Text for analysis below:

Dr. Li obtained his MD degree from Peking University Health Science Center in 2002 and his Ph.D. in Neurobiology with Dr. David Fitzpatrick from Duke University in 2008. In 2010, he joined Dr. Yang Dan’s laboratory at Howard Hughes Medical Institute/University of California, Berkeley for his postdoctoral training. Using two-photon imaging combined with viral and molecular techniques, he demonstrated that cell lineage also plays an important role in specifying the neuronal circuits for orientation preference in the mouse visual cortex. More recently, Dr. Li has been developing techniques to perform chronic two-photon calcium imaging and electrophysiological recordings in awake behaving animals. Dr. Li joined ZIINT as Principle Investigator in May, 2015.
My general research interests are to understand the relative importance of “nature vs nurture” in specifying functional organization of the cerebral cortex, the most complex area of the brain whose proper function is essential for sensory perception, motor control and cognition. In primary visual cortex (V1), where visual signals are first processed by cortical circuits, neurons are tuned to different features of visual stimuli, such as orientation of edges and direction of motion etc. My previous work makes an excellent demonstration that both experience and cell lineage play important roles in shaping the visual cortical functions: an “instructive" role of experience in the development of direction selectivity in ferret visual cortex (Li et al Nature 2008) and a "clonal-functional relationship” in which the clonally-related sister neurons shared similar orientation preference in mouse visual cortex (Li et al Nature 2012). My goal is to manage a vibrant and collaborative laboratory which is dedicated to understand perception and cognition from a developmental point of view, aiming to bridge developmental and systems neuroscience. In my laboratory, my colleagues and I will apply state-of-the-art molecular and viral techniques, in vivo two-photon imaging and electrophysiological recording to dissect the neural circuits on fine scales and visualize population-scale cortical neural activity with single-cell resolution in both anesthetized and awake behaving animals.

End of Text for analysis.
Data provided below:

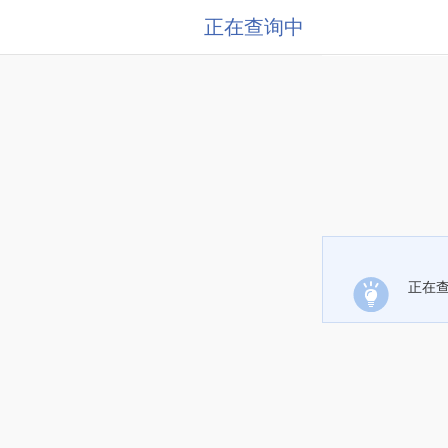
正在查询中
正在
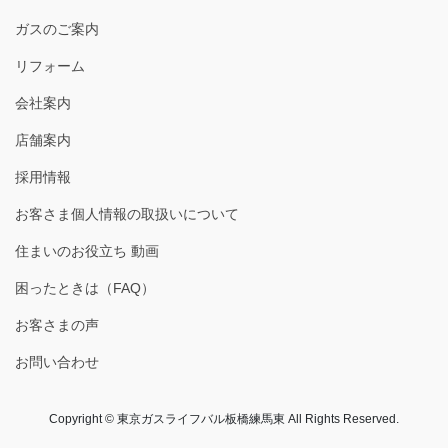
ガスのご案内
リフォーム
会社案内
店舗案内
採用情報
お客さま個人情報の取扱いについて
住まいのお役立ち 動画
困ったときは（FAQ）
お客さまの声
お問い合わせ
Copyright © 東京ガスライフバル板橋練馬東 All Rights Reserved.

End of Data provided.

## Actions to take
1. Output the passage of the researcher profile from "Dr. Li obtained" to "in May, 2015.", copied word for word.
2. Please list the functions that the researcher profile says depend on the proper function of the cerebral cortex.

## Expected responses
1.
Dr. Li obtained his MD degree from Peking University Health Science Center in 2002 and his Ph.D. in Neurobiology with Dr. David Fitzpatrick from Duke University in 2008. In 2010, he joined Dr. Yang Dan’s laboratory at Howard Hughes Medical Institute/University of California, Berkeley for his postdoctoral training. Using two-photon imaging combined with viral and molecular techniques, he demonstrated that cell lineage also plays an important role in specifying the neuronal circuits for orientation preference in the mouse visual cortex. More recently, Dr. Li has been developing techniques to perform chronic two-photon calcium imaging and electrophysiological recordings in awake behaving animals. Dr. Li joined ZIINT as Principle Investigator in May, 2015.

2.
- Sensory perception
- Motor control
- Cognition